E o direito à preguiça?
Crónica de Vítor Belanciano
Na edição do PÚBLICO, Vítor Belanciano, na sua Crónica Mista, dedicou-se à preguiça - no sentido em que, a partir de leituras de Alain de Botton, aborda a necessidade de sabermos parar de trabalhar de vez em quando. Aliás, "o historiador holandês Johan Huizinga defende que uma vida produtiva só é possível com muitos momentos de improdutividade". Eis o direito à preguiça.
As pessoas trabalham mais hoje do que alguma vez aconteceu.
Di-lo o filósofo suíço radicado em Inglaterra Alain de Botton, que teve a sorte que muitos de nós desejariam - é herdeiro de uma grande fortuna familiar -, mas que, por um daqueles arbítrios que apenas os milionários se podem permitir, decidiu prescindir dela e viver apenas dos seus ganhos como escritor.
Temos a sensação que vivemos na era do lazer, das férias, das viagens por prazer, mas é capaz de não ser assim. Trabalhamos de mais, diz ele. Na Idade Média, a maior parte das pessoas trabalhava até ganhar o dinheiro que precisava para sobreviver e depois parava para desfrutar do que conseguira. Só voltava a trabalhar quando o dinheiro acabava. Na era industrial, as pessoas começaram a cumprir as jornadas regulares de trabalho.
Hoje vivemos obcecados em ter uma vida produtiva. Trabalhar muito. Trabalhar incessantemente. Todos conhecemos alguém que fica com inquietações ao domingo à tarde com saudades do escritório. Ou quem invente desculpas para não tirar férias. Não é por acaso que nas férias aumentam as separações entre casais, os conflitos entre pais e filhos tendem a agudizar-se e os níveis de ansiedade para quem está habituado à rotina sobem imenso.

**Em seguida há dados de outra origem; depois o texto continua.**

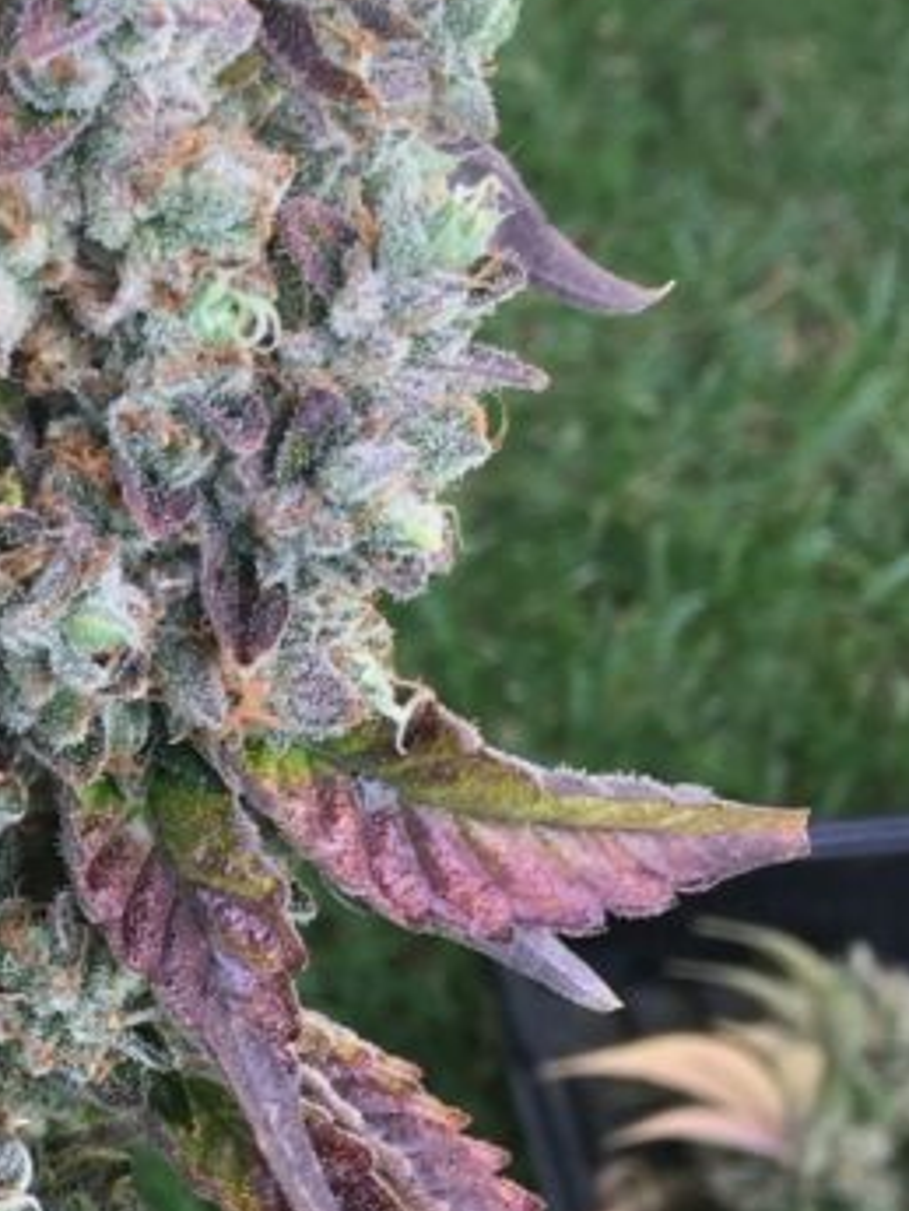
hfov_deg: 16.1
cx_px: -340
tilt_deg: -56.8
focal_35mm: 86
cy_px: 786
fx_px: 3009
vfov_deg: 22.7
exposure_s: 1/135
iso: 25
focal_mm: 4.15
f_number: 2.2
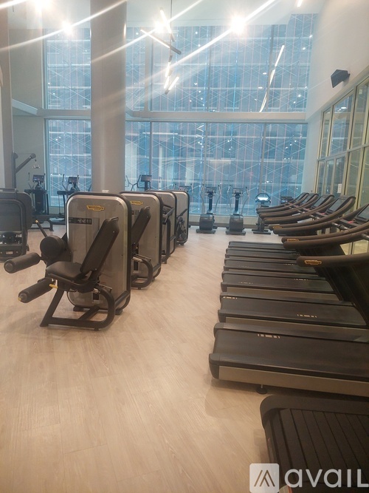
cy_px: 246
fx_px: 341
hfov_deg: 56.8
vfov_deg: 71.6
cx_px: 184
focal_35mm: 24
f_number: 1.8
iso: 320
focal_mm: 5.23
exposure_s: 1/120
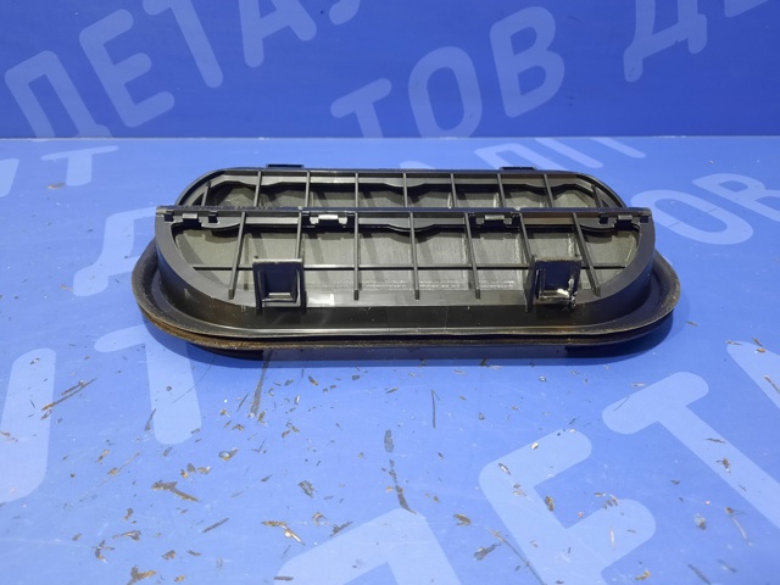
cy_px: 292
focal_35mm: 25
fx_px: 563
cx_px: 390
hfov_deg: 69.4
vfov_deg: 54.9
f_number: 2
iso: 400
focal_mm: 4.6
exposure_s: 1/25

É difícil aceitar a preguiça. Aquela que é desejada, permitida, feliz. Porque também a há desgraçada, nascida da revolta, quando nos obrigam a algo que não desejamos. Falo daquela que irrompe, depois de um momento de satisfação, cumprido com um bom repasto ou de uma conversa agradável. É aí que, consolado, sem nenhum desejo para ser realizado, o corpo e a mente se entregam ao repouso, reconciliando-se com o mundo.
É do senso comum ouvir dizer-se que os portugueses trabalham pouco. Tenho dúvidas. Não sabem é, na maior parte das vezes, optimizar de forma qualitativa o seu tempo de trabalho. O historiador holandês Johan Huizinga defende que uma vida produtiva só é possível com muitos momentos de improdutividade. Ao homem da produção, do consumo e do trabalho contrapõe o homem do jogo, do lúdico, da festa. Para ele, o homem trabalha apenas porque deixou de saber desfrutar.
Ou seja, não sabe o que fazer com o ócio. Com o trabalho não. Vive-o como obrigação. Necessidade. Forma de disciplina. Paixão, para quem gosta muito do que faz. Forma de felicidade. Uma maneira de se manter entretido e de afastar a ideia de morte. Seja o que for, o trabalho identifica. Somos o que fazemos. É por isso que é tão difícil estar no desemprego. Não é apenas o dinheiro. É também a identidade de cada um que se joga. Fora do mercado de trabalho é como se não se existisse.
Estranha sociedade esta em que uma parte está desesperada, por excesso de trabalho, e a outra por não ter emprego. Uma sociedade onde se fala do esbanjamento de recursos naturais, como o petróleo e a água, e onde se esquece o desperdício do recurso mais precioso, o ser humano, com direito ao trabalho e à preguiça, porque o tempo é o principal recurso não renovável.